| Quelles
sont les essences que vous préférez travailler ? Pour
les tables d'harmonie, j'affectionne tout particulièrement l'épicéa:
une bonne résistance mécanique et une dynamique intéressante.
Le cèdre (Red Cedar) m'est moins familier, et je ne l'utilise que très
rarement, seulement pour des commandes spécifiques. Pour le fond, je me
sers principalement du palissandre des Indes. Mais je suis très attiré
par l'érable ondé, et je proposerai dans les années à
venir un modèle avec cette essence. C'est un bois peu utilisé en
lutherie guitare (sauf à la période romantique), mais travaillé
dans des épaisseurs convenables, il peut rivaliser avec les palissandres;
je rappellerais que c'est le bois fétiche des luthiers du quatuor et qu'il
a été abondamment employé pour les modèles "arched-top".
Par contre son esthétique demande une grande pratique dans les vernis et
la mise en teinte. C'est à mon avis une des raisons pour laquelle il a
été délaissé en lutherie guitare (corde nylon).
Quelles sont vos méthodes de travail, anciennes, modernes ou un
subtil mélange des deux ? pour le vernis par exemple... J'ai
besoin de m'imprégner du matériau que je travaille pour mieux le
connaître. J'ai donc toujours privilégié le contact des mains
avec l'outil et le bois. Même aujourd'hui où j'ai optimisé
mes méthodes de travail, en m'aidant de machine à bois, souvent
réadaptées à mes besoins d'ailleurs, je garde ce côté
"manuel" du travail du luthier. Le temps, que je dégage en
me servant d'outillage moderne, est consacré à la conception des
nouveaux modèles, aux recherches dans le domaine de l'acoustique musicale,
des bois, des vernis
Cette distance est primordiale pour amener une réflexion
constructive sur la guitare. Pour ce qui est du vernis, après
avoir employé différentes techniques, j'en suis revenu au vernis
gomme-laque au tampon. Bien que plus fragile ( encore qu'il est plus facile à
reprendre qu'un vernis pistolet) il m'apparaît mieux adapté à
l'acoustique de la guitare, et je ne parle pas de l'aspect"environnement"!
Avez-vous trouvé " le
son " qui caractérise la facture de vos guitares et si oui, comment
le définiriez-vous ? "Les
chercheurs ne sont pas fait pour trouver, sinon ce ne sont plus des chercheurs
"
c'est du bon sens à la Coluche je crois!!! Pour moi cela signifie : laissons
la porte ouverte, méfions-nous des certitudes.
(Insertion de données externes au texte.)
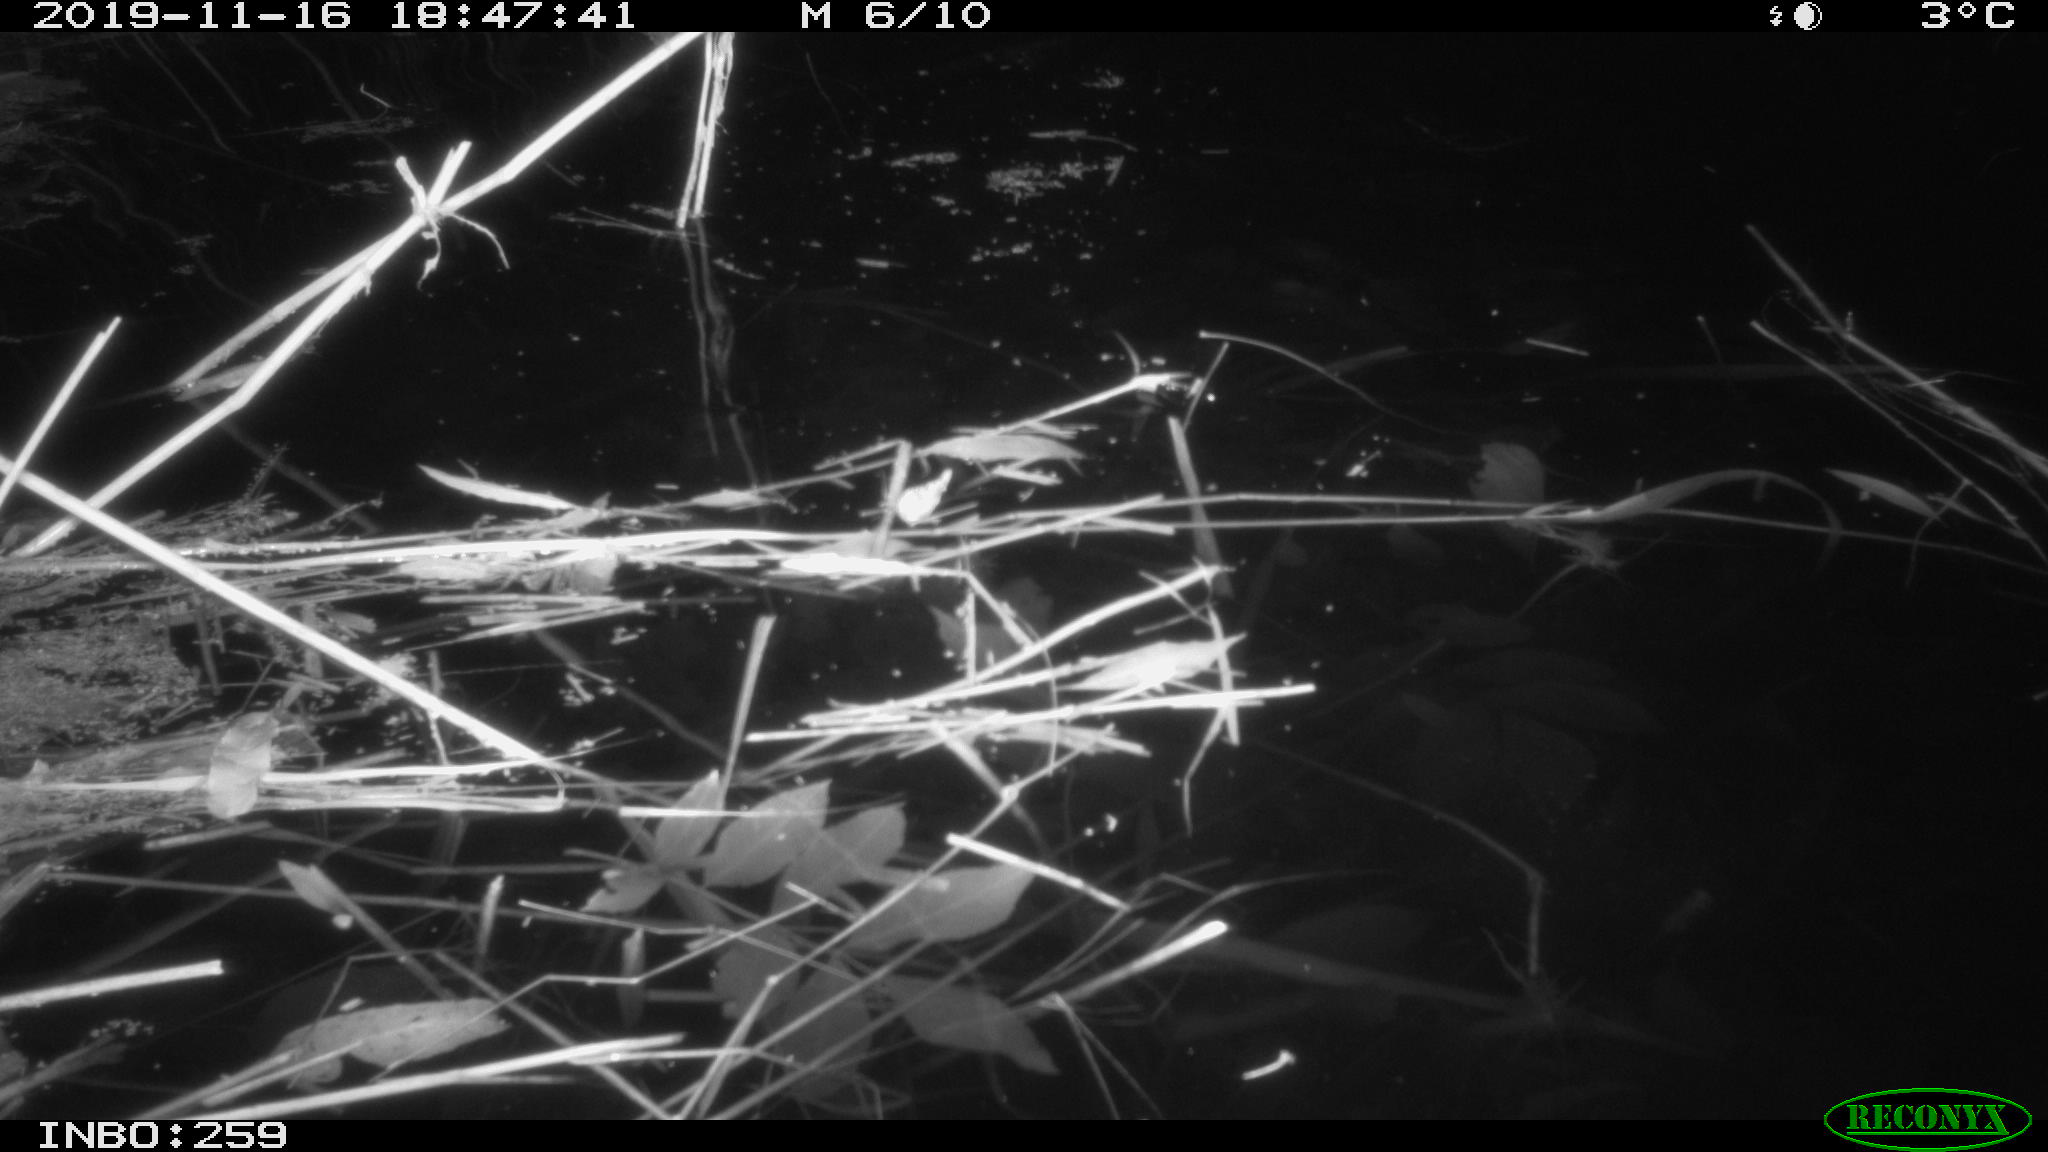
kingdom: Animalia
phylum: Chordata
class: Mammalia
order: Rodentia
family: Cricetidae
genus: Ondatra
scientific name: Ondatra zibethicus
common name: Muskrat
Je ne suis sûr de
rien, je pense honnêtement offrir aujourd'hui des guitares plus performantes
qu'à mes débuts dans le sens où elles peuvent mieux traduire
la sensibilité du musicien. Une guitare est comme une langue, définie
par des mots, une grammaire
etc
et une langue doit être précise
et riche à la fois pour transmettre une pensée poétique,
philosophique ou une simple conversation de bar ! A chacun d'apprendre à
maîtriser cette langue, mais le vocabulaire, la structure doit exister au
préalable. Je cherche donc à réaliser des instruments sensibles
et cohérents et je pense que le point de départ c'est la richesse
du timbre, la dynamique, l'équilibre.